Le Telegraph a supprimé un article trompeur accusant le groupe de campagne Stop, le financement de la haine de «amplifier» des comptes de médias sociaux qui avaient publié un contenu antisémite.
Le journal de droite a également accepté de couvrir les frais juridiques Stop de financement de la haine encourue tout en contestant l'article.
Stop Funding Hate a déclaré qu'il avait demandé à plusieurs reprises au Telegraph de fournir des liens vers les publications sur les réseaux sociaux sur lesquels l'histoire était basée, « afin que nous puissions enquêter sur les commentaires problématiques de tiers sur nos pages », et a ajouté: « À ce jour, il ne l'a pas fait. »
Arrêtez de financer la haine, qui dirige des campagnes pour que les annonceurs boycottent les médias qui diffusent du contenu nuisible, a maintenant lancé un nouveau Crowdfunder pour lutter contre GB News.
Le groupe de campagne a également récemment contesté GB News concernant une interview sur leur chaîne YouTube qui présentait une rhétorique antisémite dangereuse.
Le 8 mars, Youtuber Ivor Cummins a propagé la grande théorie du complot de remplacement, affirmant que les sionistes sont à l'origine de la migration de masse, contre laquelle il est fortement contre.
Cummins a déclaré à l'hôte de GB News, Neil Oliver: «Les ONG, qui conduisent pendant de nombreuses décennies, la migration de masse… sont toutes dirigées par un certain peuple (sic), et que les peuples dont vous n'êtes pas autorisés à discuter, mais vous savez, la chose sioniste».
Ce dernier article Telegraph accusant Stop Funding Hate de partager le contenu antisémite suit d'autres articles qui ont fait des allégations préjudiciables sur le groupe de campagne.
En janvier, le Telegraph, qui défend constamment GB News, a publié un article suggérant que le groupe a reçu de l'argent des contribuables.
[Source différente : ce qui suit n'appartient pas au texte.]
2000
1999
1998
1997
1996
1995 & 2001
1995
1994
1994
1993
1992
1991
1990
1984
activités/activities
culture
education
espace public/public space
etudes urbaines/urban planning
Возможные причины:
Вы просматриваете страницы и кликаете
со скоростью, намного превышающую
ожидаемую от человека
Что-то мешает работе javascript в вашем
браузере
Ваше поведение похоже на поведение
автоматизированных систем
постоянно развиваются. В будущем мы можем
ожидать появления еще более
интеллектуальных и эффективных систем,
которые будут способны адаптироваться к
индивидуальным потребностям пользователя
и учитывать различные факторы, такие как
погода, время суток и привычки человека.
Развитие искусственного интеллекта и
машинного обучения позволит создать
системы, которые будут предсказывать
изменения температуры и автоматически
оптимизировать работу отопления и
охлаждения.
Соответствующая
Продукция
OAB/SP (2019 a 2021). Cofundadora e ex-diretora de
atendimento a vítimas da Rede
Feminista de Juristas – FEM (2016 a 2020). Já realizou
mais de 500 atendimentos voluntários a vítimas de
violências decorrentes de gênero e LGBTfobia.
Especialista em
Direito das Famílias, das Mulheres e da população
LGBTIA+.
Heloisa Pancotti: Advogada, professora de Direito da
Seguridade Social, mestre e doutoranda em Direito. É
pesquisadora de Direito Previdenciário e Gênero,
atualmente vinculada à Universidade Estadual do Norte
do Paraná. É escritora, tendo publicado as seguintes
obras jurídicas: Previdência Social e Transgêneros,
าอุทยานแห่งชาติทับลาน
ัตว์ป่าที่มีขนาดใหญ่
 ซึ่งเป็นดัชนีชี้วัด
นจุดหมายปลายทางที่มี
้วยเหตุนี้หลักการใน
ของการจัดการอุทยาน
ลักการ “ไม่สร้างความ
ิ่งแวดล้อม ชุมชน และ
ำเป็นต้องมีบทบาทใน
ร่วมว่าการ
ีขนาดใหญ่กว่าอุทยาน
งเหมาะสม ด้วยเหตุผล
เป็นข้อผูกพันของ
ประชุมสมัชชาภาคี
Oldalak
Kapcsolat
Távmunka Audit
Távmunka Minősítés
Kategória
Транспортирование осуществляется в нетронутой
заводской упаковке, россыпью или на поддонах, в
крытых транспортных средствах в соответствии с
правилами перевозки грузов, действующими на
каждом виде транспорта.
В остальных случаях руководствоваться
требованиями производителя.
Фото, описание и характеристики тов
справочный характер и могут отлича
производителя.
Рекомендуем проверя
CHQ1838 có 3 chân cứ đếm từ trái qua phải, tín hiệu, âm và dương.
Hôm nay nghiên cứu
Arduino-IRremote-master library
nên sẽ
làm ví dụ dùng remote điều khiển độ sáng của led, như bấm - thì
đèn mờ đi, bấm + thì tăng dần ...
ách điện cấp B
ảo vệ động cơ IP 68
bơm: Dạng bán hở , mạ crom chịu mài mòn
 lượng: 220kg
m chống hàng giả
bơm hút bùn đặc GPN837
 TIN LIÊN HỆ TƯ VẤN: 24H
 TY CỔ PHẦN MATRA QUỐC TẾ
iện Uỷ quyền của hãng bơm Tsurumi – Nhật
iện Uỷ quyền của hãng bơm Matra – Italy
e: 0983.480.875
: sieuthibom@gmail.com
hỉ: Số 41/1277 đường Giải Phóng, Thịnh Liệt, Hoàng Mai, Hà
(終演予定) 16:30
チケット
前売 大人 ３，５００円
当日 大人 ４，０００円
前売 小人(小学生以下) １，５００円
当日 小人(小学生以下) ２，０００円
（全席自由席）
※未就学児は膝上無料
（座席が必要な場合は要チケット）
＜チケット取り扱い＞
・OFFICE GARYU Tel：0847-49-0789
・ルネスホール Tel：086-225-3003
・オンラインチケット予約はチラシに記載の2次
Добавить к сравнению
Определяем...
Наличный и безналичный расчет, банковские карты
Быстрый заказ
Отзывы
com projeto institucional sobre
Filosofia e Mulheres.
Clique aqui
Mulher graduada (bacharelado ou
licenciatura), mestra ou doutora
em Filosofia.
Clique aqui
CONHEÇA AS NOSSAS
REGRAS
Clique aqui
Bien que le groupe ait reçu de l'argent d'une fondation qui reçoit un financement gouvernemental, il ne recevait pas directement de fonds publics.
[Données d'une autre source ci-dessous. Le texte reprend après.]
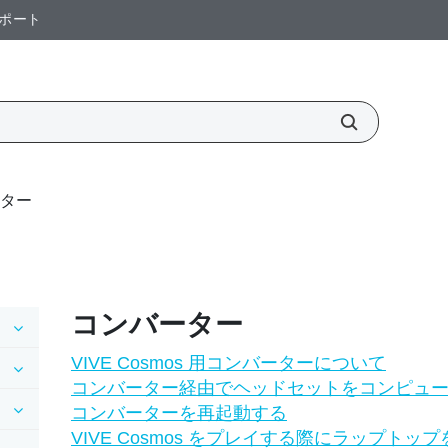
ポート
ター
コンバーター
VIVE Cosmos 用コンバーターについて
コンバーター経由でヘッドセットをコンピュ
コンバーターを再起動する
VIVE Cosmos をプレイする際にラップト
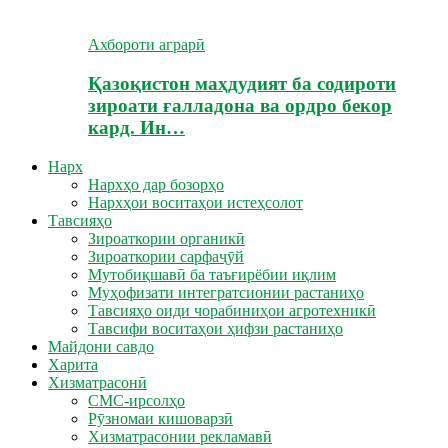
Ахбороти аграрӣ
Қазоқистон маҳдудият ба содироти
зироати ғалладона ва ордро бекор
кард. Ин…
Нарх
Нархҳо дар бозорҳо
Нархҳои воситаҳои истеҳсолот
Тавсияҳо
Зироаткории органикӣ
Зироаткории сарфаҷӯй
Мутобиқшавӣ ба таъғирёбии иқлим
Муҳофизати интегратсионии растаниҳо
Тавсияҳо оиди чорабиниҳои агротехникӣ
Тавсифи воситаҳои ҳифзи растаниҳо
Майдони савдо
Харита
Хизматрасонӣ
СМС-ирсолҳо
Рӯзномаи кишоварзӣ
Хизматрасонии рекламавӣ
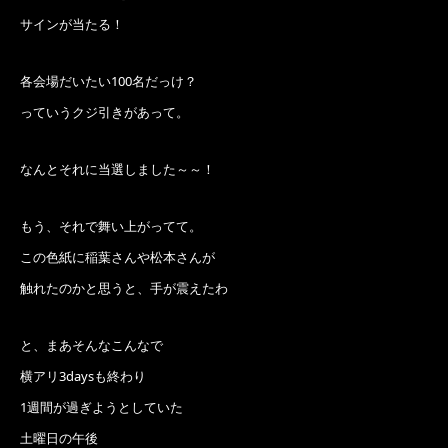
サインが当たる！
各会場だいたい100名だっけ？
っていうクジ引きがあって。
なんとそれに当選しました～～！
もう、それで舞い上がってて。
この色紙に稲葉さんや松本さんが
触れたのかと思うと、手が震えたわ
と、まあそんなこんなで
横アリ3daysも終わり
1週間が過ぎようとしていた
土曜日の午後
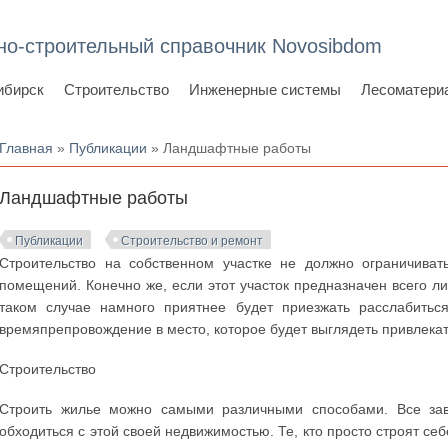
но-строительный справочник Novosibdom
ибирск
Строительство
Инженерные системы
Лесоматери
Вы здесь
Главная
»
Публикации
» Ландшафтные работы
Ландшафтные работы
Публикации
Строительство и ремонт
Строительство на собственном участке не должно ограничиват
помещений. Конечно же, если этот участок предназначен всего ли
таком случае намного приятнее будет приезжать расслабитьс
времяпрепровождение в место, которое будет выглядеть привлека
Строительство
Строить жилье можно самыми различными способами. Все зави
обходиться с этой своей недвижимостью. Те, кто просто строят се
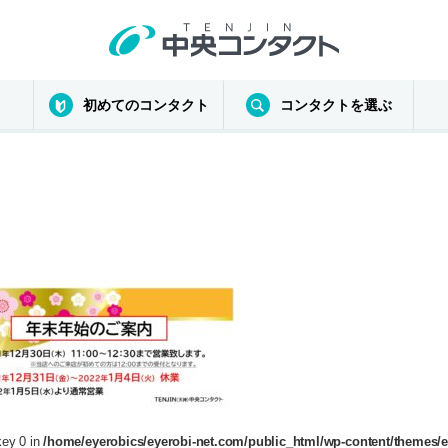
初めてのコンタクト
コンタクトを選ぶ
key 0 in
/home/eyerobics/eyerobi-net.com/public_html/wp-content/themes/e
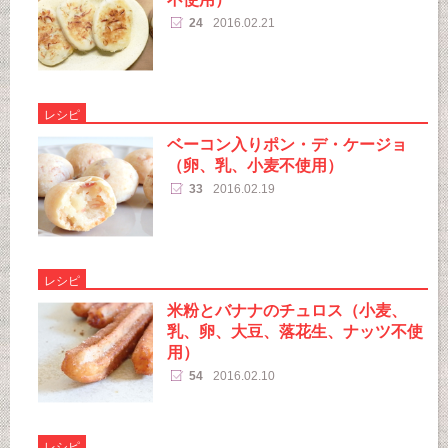
24
2016.02.21
レシピ
ベーコン入りポン・デ・ケージョ
（卵、乳、小麦不使用）
33
2016.02.19
レシピ
米粉とバナナのチュロス（小麦、
乳、卵、大豆、落花生、ナッツ不使
用）
54
2016.02.10
レシピ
À l'époque, Richard Wilson, le directeur du financement de la haine, a répondu aux affirmations du Telegraph, déclarant: «En tant que campagne indépendante et non partisan et alimentée par les personnes, Stop Funding Hate n'a jamais demandé ni reçu de financement gouvernemental.»
En 2021, le Telegraph a faussement affirmé que #StopFundinghate avait été «convoqué» par le régulateur du CIC au cours de sa campagne GB News.